I try to explain that we've found them a wonderful new territory, even counting down the days remaining, but my promises can't bridge the present chasm. The tall glass wall between them and the outside world and the screaming noise of this strange place could convince anyone that they've moved to somewhere altogether too settled for any wild thing to thrive. The catnip banana is small consolidation, and seems like a kid's toy offered to console a thoroughly discouraged adult.

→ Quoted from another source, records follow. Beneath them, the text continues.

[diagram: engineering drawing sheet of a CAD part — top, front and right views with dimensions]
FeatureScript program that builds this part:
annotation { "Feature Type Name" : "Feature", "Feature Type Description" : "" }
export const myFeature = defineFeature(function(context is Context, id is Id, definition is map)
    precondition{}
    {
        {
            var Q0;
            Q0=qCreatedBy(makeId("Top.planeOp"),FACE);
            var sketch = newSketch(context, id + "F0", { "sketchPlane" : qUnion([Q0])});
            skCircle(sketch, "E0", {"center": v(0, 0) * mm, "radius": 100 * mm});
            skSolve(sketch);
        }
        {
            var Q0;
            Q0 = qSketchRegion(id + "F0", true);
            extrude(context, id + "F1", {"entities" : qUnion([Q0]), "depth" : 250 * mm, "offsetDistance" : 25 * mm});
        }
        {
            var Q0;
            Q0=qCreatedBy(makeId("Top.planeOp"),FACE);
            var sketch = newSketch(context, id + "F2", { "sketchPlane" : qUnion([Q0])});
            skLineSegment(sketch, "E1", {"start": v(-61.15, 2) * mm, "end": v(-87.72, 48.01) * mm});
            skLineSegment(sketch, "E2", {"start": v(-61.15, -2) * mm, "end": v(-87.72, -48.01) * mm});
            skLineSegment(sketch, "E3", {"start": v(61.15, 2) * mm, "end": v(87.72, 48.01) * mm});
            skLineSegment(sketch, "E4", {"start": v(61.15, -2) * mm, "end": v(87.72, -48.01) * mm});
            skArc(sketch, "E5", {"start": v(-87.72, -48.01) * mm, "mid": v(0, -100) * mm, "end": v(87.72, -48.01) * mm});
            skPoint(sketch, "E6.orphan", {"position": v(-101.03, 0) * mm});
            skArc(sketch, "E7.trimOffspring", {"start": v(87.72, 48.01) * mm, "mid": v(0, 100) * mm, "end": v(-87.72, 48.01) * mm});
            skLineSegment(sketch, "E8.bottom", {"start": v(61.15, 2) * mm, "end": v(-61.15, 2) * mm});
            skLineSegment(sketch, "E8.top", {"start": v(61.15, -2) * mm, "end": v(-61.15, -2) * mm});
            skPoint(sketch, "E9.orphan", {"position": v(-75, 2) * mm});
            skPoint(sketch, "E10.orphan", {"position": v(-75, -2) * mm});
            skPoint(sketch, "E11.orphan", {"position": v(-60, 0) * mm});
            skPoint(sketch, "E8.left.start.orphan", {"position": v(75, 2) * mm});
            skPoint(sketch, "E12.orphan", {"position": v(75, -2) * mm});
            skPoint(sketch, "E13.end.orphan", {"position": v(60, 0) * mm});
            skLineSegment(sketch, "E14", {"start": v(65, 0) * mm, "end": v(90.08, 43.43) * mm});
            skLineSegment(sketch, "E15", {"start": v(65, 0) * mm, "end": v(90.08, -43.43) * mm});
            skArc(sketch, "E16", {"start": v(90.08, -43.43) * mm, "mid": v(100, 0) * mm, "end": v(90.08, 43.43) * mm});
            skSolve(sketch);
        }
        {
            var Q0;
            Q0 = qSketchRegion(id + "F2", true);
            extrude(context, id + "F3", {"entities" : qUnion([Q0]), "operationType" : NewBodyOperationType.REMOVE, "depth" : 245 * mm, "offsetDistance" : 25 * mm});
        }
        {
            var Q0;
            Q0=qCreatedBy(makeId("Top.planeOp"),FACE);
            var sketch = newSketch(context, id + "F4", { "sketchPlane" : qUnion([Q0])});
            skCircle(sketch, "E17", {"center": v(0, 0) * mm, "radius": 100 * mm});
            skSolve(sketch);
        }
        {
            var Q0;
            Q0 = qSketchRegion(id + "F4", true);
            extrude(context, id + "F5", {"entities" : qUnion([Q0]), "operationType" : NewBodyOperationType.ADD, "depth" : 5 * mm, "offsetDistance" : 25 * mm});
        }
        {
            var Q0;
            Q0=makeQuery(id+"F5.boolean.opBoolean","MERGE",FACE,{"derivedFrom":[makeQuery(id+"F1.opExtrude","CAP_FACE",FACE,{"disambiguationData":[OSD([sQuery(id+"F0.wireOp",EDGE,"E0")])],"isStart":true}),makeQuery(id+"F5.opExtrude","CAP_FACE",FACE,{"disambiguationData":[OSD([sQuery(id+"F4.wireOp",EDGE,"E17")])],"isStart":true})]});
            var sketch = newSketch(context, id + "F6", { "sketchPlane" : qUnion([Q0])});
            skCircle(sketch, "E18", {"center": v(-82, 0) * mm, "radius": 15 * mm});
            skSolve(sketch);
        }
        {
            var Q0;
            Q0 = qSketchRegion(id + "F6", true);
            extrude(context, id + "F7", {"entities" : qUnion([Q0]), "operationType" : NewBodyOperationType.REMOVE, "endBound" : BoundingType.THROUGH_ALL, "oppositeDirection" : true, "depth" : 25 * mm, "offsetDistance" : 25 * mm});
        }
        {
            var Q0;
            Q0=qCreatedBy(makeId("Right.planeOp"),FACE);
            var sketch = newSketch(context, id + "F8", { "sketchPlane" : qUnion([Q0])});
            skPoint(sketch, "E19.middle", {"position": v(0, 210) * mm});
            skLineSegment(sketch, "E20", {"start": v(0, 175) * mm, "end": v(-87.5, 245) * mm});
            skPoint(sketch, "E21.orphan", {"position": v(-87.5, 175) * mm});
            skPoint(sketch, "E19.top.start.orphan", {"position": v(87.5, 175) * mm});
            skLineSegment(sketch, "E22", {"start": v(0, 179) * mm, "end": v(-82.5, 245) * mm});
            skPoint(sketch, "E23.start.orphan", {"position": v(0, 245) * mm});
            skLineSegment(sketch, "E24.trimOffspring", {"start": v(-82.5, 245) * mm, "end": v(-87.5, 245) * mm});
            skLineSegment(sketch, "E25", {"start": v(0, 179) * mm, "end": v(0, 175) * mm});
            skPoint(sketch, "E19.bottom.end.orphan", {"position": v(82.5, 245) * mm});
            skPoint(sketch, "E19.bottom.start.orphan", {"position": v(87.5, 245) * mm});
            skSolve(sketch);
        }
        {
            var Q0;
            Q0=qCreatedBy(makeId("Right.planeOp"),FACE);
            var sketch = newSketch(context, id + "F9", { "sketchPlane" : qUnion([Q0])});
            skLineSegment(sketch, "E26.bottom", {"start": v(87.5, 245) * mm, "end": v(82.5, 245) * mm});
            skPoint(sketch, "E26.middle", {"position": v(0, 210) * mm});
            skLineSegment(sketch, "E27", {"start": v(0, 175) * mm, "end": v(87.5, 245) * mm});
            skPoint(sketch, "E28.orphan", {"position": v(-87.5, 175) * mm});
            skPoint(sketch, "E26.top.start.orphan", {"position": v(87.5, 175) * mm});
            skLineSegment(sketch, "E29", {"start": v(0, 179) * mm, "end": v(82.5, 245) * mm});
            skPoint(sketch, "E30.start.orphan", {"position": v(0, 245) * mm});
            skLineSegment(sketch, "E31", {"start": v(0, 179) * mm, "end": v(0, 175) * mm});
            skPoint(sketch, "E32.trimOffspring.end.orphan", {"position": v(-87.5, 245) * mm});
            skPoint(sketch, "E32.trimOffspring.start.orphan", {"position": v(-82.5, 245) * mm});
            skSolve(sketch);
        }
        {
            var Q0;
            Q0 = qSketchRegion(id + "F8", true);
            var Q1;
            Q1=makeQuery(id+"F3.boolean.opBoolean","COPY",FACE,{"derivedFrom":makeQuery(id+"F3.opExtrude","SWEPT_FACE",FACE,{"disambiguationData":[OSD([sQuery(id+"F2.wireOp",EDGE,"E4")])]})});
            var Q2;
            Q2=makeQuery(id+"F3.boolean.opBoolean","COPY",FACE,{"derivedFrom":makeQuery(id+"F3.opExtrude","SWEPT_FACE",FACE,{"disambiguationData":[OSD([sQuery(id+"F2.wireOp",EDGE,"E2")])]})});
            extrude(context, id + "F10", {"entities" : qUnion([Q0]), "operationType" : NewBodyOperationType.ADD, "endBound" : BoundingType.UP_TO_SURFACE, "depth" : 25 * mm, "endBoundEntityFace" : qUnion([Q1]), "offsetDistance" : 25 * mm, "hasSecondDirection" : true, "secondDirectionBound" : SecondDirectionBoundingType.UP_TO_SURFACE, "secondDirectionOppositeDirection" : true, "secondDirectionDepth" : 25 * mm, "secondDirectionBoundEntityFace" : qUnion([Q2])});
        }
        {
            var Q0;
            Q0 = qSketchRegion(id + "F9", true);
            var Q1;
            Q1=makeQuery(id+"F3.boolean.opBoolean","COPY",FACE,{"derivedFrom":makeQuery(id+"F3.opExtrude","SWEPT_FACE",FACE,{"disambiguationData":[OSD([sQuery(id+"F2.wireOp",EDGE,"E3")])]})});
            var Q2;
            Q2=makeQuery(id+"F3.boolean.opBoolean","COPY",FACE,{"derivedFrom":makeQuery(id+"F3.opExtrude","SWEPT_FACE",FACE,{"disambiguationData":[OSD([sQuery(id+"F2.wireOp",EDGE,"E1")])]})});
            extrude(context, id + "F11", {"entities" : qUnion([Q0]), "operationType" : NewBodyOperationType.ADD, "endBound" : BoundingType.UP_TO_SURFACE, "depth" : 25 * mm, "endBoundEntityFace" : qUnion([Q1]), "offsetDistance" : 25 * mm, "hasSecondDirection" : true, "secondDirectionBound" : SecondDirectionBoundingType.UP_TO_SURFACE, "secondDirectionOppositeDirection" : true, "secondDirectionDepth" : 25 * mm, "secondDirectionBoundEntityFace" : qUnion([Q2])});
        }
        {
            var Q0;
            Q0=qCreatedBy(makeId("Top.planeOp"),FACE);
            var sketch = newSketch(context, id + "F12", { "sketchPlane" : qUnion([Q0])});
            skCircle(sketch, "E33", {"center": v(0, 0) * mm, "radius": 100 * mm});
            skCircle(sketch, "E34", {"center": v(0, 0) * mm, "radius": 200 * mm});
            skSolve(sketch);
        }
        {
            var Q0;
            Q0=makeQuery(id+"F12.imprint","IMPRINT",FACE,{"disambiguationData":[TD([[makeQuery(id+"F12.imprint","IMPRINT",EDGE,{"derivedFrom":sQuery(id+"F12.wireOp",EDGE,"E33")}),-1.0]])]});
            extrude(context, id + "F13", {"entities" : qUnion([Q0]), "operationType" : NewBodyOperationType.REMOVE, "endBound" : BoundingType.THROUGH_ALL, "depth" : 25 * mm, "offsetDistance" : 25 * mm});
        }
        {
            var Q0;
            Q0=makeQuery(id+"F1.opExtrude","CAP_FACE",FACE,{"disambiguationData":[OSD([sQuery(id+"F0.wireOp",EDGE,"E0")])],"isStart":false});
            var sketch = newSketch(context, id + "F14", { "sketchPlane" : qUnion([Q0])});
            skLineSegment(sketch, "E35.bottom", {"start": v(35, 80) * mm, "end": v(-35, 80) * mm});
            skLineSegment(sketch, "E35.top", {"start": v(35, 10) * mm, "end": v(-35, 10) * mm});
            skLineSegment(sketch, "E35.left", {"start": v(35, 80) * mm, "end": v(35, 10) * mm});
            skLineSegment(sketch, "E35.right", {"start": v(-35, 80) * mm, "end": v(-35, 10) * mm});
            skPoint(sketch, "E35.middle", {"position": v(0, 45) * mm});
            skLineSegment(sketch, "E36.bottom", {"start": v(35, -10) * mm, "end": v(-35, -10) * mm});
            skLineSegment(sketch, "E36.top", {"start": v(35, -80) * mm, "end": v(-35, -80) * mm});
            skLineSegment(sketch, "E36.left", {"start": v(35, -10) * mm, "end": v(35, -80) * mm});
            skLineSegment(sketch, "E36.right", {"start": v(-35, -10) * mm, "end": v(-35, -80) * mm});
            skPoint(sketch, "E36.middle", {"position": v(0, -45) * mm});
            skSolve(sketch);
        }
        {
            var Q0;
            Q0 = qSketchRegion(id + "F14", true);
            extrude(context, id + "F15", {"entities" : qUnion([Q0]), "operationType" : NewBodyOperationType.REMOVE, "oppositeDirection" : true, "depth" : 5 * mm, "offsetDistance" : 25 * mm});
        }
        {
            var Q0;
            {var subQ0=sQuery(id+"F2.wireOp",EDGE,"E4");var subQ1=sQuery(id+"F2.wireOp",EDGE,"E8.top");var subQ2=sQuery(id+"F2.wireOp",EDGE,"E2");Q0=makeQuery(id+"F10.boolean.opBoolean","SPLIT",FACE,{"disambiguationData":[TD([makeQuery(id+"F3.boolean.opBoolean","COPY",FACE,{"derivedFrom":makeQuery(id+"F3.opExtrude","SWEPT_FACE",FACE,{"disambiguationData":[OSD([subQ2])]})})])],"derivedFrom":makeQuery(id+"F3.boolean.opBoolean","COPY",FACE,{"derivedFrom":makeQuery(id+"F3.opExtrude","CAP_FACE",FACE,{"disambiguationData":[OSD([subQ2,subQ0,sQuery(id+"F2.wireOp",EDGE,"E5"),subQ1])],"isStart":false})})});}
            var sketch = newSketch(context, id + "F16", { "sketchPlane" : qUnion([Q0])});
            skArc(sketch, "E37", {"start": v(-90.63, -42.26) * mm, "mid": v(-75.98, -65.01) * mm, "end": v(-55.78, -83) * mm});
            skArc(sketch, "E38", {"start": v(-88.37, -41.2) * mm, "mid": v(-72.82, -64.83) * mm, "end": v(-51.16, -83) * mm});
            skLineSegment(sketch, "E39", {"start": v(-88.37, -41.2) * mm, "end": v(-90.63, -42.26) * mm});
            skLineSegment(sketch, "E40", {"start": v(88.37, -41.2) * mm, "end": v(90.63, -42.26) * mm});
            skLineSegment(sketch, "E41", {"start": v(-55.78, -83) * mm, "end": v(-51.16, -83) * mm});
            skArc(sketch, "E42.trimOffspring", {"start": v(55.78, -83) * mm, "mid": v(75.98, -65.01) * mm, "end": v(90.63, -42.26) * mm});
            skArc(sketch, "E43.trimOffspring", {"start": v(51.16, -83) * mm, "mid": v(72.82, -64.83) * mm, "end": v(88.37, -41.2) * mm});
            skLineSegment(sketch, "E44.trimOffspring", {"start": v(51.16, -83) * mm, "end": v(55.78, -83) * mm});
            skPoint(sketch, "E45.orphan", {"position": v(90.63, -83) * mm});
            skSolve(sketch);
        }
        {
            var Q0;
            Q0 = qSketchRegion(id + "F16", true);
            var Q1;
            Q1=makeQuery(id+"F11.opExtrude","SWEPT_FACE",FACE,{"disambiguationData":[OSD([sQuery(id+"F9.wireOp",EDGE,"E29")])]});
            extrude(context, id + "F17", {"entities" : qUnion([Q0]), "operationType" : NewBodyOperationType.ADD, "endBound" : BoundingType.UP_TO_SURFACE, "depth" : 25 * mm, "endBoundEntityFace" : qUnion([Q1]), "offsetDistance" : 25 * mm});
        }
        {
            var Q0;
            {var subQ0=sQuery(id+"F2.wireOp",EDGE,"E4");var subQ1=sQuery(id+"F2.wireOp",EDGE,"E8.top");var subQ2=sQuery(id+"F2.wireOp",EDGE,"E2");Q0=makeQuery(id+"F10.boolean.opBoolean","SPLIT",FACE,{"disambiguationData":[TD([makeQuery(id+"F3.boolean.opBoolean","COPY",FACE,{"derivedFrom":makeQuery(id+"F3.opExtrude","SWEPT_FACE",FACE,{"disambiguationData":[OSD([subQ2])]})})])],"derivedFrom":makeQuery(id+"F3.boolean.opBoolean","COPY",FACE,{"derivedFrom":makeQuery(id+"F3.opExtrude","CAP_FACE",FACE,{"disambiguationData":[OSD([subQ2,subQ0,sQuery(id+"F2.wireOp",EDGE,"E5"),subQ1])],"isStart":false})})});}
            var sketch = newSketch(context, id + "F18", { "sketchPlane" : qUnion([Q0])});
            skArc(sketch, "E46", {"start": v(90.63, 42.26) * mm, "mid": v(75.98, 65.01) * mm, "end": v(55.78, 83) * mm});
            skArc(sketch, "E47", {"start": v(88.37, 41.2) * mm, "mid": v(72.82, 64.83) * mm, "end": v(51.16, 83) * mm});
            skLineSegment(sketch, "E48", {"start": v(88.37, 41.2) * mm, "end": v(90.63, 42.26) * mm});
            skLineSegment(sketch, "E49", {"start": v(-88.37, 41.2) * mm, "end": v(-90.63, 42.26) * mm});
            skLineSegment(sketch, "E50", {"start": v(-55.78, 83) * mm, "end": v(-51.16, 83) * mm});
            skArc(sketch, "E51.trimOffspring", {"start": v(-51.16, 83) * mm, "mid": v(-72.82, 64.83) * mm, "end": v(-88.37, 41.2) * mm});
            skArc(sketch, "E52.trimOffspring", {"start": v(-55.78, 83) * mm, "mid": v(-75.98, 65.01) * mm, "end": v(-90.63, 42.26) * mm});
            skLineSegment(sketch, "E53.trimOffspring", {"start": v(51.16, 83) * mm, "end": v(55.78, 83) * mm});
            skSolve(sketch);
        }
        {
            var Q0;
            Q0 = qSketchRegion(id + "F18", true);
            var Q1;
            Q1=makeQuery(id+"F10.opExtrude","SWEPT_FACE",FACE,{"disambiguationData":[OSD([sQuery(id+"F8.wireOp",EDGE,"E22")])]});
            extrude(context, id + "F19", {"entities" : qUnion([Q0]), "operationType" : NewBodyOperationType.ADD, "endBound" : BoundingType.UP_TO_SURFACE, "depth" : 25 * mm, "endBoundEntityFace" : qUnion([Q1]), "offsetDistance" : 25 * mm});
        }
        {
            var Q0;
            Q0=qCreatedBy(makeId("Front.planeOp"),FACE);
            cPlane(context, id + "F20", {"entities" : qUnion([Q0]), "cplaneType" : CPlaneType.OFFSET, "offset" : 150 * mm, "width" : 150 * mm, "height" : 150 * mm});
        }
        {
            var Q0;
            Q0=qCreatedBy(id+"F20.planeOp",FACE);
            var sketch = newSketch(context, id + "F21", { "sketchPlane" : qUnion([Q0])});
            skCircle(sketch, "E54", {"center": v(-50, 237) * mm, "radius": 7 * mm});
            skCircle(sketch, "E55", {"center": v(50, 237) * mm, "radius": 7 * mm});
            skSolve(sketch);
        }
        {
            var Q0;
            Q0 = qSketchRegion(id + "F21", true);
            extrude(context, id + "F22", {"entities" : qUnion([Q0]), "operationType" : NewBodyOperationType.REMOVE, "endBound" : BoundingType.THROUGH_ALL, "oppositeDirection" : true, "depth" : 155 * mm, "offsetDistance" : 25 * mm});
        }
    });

The world turns in fitful bursts, slowing terribly through the most difficult times and slipping almost silently through the sweet ones. This is a bitter time for these cats accustomed to sweetness. Their little crying pleads, which I try to mollify with soft smelly treats, might cease when they have some wild territory to roam again. Until then, they have only the silent dance of two inept apartment dwellers who speak in indecipherable dialect, dispose of the stuff they've already buried out of sight, and tap on the covers, calling them to come dream in a way too-big bed.